Shuggie wanted to say he already did that. That he had done that since he was seven.

“You are going to have to keep her in and keep the rest of those alky bastards out. Unplug the phone when she is not looking; if they come to the door, try and turn them away. Tell them she’s out. That goes double for men, alright? ” Leek was still filling bin bags with the contents of his life; unwanted things no longer of use to him, he threw into the corner. Even in his hurry he made it look easy, as if he had thought about it a hundred times before. “Men will only want to hurt her, take advantage. ” He paused. “Do you know what I mean by that? ”

“Yes. ” He knew all about it, more than Leek could ever imagine.

“Are you going to stick in at the school? ”

“I’ll try. ”

“Well, try harder. Don’t make the same mistake as me, Shuggie. Make something of yourself. ” Leek took a handful of Shuggie’s hair in a tight fist and gently shook his head. “If you are worried about leaving her, then hide all the pills from the bathroom. While you are at it, hide the razors and steak knives as well. Wrap it all up in a tea towel, take it outside, and hide it in the bushes, alright? ”

Leek studied his brother for a moment. “What are you, like, thirteen? ” Leek exhaled upwards into his own fringe. “Shit. Your balls will be dropping soon. Look, it won’t be for that long. Just a wee while longer, till you can go too. ”

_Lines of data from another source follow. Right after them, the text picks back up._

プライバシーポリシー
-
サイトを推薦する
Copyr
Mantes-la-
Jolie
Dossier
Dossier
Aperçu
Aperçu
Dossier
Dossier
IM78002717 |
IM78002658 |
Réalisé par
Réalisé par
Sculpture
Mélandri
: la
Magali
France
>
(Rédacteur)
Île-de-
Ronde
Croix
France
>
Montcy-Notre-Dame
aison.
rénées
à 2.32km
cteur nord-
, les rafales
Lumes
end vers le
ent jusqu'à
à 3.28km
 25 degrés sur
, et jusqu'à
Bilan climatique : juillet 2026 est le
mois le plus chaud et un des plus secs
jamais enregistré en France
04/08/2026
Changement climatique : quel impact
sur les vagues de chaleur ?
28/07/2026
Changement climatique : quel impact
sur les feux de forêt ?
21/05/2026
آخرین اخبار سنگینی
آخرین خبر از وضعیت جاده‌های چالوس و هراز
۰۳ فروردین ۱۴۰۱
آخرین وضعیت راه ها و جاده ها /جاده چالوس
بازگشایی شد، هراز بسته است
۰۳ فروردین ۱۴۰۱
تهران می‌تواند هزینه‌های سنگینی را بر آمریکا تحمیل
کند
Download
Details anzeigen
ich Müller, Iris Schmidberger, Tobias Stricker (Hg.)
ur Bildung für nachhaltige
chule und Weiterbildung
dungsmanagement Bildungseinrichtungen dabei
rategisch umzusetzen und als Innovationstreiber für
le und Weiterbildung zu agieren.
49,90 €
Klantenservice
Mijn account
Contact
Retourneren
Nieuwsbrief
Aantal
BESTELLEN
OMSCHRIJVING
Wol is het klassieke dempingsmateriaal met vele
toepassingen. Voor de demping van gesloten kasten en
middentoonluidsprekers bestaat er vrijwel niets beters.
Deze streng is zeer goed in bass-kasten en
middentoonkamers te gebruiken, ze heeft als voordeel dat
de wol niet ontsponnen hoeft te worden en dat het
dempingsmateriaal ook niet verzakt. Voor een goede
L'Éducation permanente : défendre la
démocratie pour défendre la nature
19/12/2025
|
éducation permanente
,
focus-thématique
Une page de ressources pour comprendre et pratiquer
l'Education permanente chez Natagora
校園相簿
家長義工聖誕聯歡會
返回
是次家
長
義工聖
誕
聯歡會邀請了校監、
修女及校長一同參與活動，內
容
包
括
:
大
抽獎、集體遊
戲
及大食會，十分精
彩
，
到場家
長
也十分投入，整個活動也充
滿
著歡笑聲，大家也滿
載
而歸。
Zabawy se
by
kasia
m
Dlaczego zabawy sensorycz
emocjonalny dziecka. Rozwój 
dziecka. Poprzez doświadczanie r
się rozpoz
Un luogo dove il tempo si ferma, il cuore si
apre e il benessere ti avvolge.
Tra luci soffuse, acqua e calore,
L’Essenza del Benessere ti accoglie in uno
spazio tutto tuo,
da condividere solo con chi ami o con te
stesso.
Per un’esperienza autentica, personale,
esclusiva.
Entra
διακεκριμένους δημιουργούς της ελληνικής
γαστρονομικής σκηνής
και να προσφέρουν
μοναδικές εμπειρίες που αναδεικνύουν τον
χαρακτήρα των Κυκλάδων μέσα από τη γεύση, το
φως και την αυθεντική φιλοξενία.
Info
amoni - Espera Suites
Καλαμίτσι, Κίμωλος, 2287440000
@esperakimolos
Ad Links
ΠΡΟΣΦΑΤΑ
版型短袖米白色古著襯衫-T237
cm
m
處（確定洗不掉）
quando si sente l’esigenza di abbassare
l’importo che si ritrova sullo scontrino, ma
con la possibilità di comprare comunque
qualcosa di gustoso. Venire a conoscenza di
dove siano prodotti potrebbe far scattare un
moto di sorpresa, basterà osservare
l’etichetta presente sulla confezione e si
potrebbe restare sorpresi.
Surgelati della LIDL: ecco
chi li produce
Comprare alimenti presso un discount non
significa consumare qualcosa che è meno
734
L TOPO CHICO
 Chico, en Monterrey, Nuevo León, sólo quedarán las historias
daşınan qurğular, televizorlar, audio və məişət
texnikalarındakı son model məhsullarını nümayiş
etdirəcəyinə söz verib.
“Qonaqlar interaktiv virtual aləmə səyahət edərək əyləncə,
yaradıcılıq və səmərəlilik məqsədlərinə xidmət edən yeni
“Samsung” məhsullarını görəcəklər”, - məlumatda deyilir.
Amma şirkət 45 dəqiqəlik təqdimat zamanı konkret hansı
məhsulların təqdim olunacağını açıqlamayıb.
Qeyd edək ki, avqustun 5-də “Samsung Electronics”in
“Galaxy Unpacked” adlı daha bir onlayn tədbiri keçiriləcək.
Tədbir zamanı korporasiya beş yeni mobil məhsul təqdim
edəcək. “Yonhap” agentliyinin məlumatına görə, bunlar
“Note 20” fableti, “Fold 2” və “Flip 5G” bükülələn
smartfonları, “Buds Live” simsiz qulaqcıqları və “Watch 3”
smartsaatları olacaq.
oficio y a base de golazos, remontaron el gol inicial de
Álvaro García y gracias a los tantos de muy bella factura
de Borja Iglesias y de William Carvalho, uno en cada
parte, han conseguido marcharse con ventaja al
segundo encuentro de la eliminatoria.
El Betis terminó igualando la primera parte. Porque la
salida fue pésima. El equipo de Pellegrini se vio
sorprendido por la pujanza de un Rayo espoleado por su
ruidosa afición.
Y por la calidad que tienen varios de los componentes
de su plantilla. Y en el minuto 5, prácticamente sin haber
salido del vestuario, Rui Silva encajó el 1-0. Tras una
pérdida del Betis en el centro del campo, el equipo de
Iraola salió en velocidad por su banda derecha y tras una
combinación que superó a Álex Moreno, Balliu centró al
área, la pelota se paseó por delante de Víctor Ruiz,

Shuggie’s head pulled back on his neck in disgust. “Then who will look after her? ”

“Well. She’ll have to look after herself. ”

“Then how will she ever get better? ”

Leek stopped his packing. He lowered himself on to one knee, so that he was looking up at Shuggie. His lips were moving silently, almost like he didn’t know quite where to start. “Don’t make the same mistake as me. She’s never going to get better. When the time is right you have to leave. The only thing you can save is yourself. ”

 

Whatever weak power Leek had held over the house faded away as he left with the last of his black bin bags. The lowest of the demons came out of the off-licences and bookies, and they filled her with the drink. They drank and they smoked together, and then they fell asleep, sat upright in her armchairs, only to wake and start drinking again. Shuggie tried to keep them away; he tried to hold on to a little money and get himself to school. He only wanted to do his best for Leek, to prove that she could get better, and maybe that would bring him home again. But it was hard.